Development of a Revolutionary MRI System for Functional Brain Imaging - Project Summary/Abstract
It is the dream of researcher's and clinician's to have available a low cost, portable MRI scanner for brain
neuroimaging. However, such a low cost MRI system requires a small bore MRI magnet. Unfortunately, in the
case of conventional MRI systems, small bore magnets have a usable homogeneous magnetic field Diameter
Spherical Volume (DSV) that is much smaller than the size of the human brain. A new MRI approach is
required to achieve the dream of a low cost portable MRI brain scanner.

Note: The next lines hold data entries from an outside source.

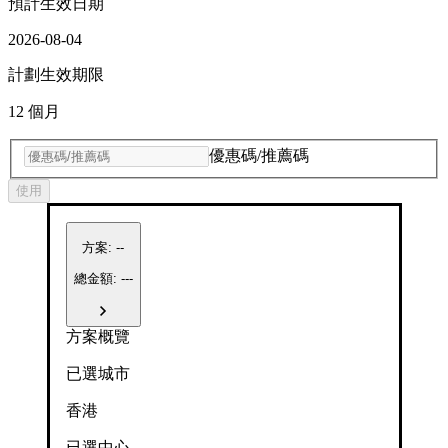
預計生效日期
2026-08-04
計劃生效期限
12 個月
優惠碼/推薦碼
使用
方案
:
--
總金額: ---
方案概覽
已選城市
香港
已選中心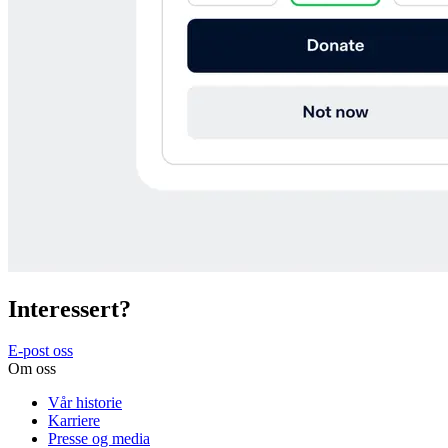
Interessert?
E-post oss
Om oss
Vår historie
Karriere
Presse og media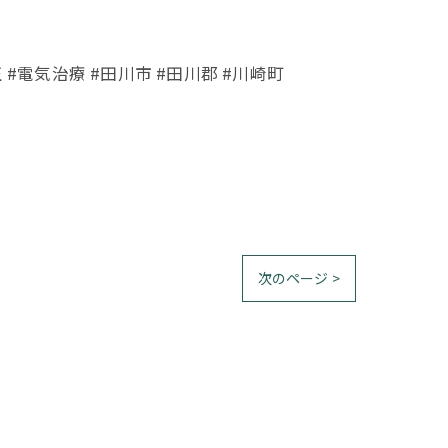
 #電気治療 #田川市 #田川郡 #川崎町
次のページ >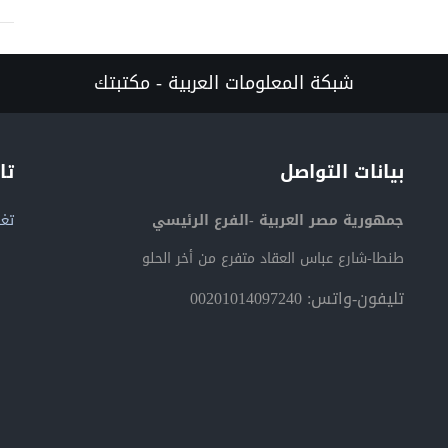
شبكة المعلومات العربية - مكتبتك
بيانات التواصل
تا
جمهورية مصر العربية -الفرع الرئيسي
تغر
طنطا-شارع عباس العقاد متفرع من أخر الحلو
تليفون-واتس: 00201014097240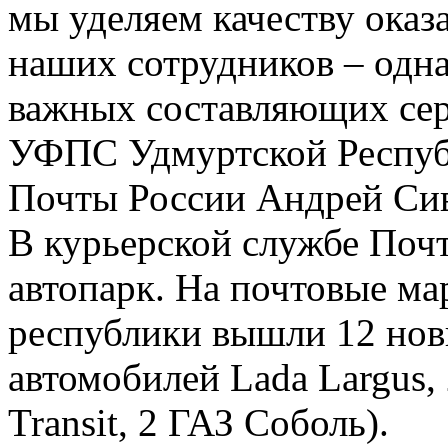
мы уделяем качеству оказ
наших сотрудников – одна
важных составляющих серв
УФПС Удмуртской Респу
Почты России Андрей Си
В курьерской службе Поч
автопарк. На почтовые м
республики вышли 12 нов
автомобилей Lada Largus,
Transit, 2 ГАЗ Соболь).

The general methodology used to obtain MR images today is essentially the same as that used approximately
40 years ago. In the NIH Brain Initiative funded project NIH R24 MH105998-01 - in which University of
Minnesota (CMMR) is the PI, and Wang NMR, Yale University and Harvard University are key participants. -
we have successfully demonstrated the feasibility of a revolutionary new MRI imaging method called STEREO
which stands for STEering REsonance over the Object. By generating MRI imaging with spatiotemporal
encoding, STEREO allows the Bo field to vary by amounts as large as 200 kHz or +/- 1500 ppm Bpk-pk.
Therefore, STEREO for the first time, makes it possible for a much smaller bore MRI magnet, with an
inherently less homogeneous magnet field, to permit good MRI imaging. In addition, it is possible to observe
brain activity with zero echo time by using the SWIFT imaging technique. Using SWIFT, it is possible to
transmit FM pulses and simultaneous receive signals making MRI neuroimaging an extremely inhomogeneous
magnet possible.
This SBIR proposal intends to exploit the unique imaging technologies demonstrated in our previous NIH
funded project and to build a low cost, commercially viable MRI system with a small, light weight (250 lb.)
magnet with a small bore as small as 34 cm in diameter X 34 cm long (dimensions that are 3 times smaller
than traditional neuroimaging MRI magnets). The magnet will employ the lowest cost superconductor NbTi,
and will be conduction cooled be a small cryo-cooler. There will be no nitrogen and helium required at all.
Therefore it can be operated in any country so long as there is electricity. The magnet will be combined with a
new, low cost, dynamic multi-coil gradient shimming system for Bo field modulation and with a low cost, low
power (50 W) compact simultaneous transmit and receive RF spectrometer system. Successful completion of
this SBIR project will demonstrate a revolutionary, portable, low cost, commercially viable MRI system for brain
neuroimaging. We expect to see in the near future such brain imaging systems available for use everywhere,
and to permit the imaging of brain function in all populations and environments worldwide.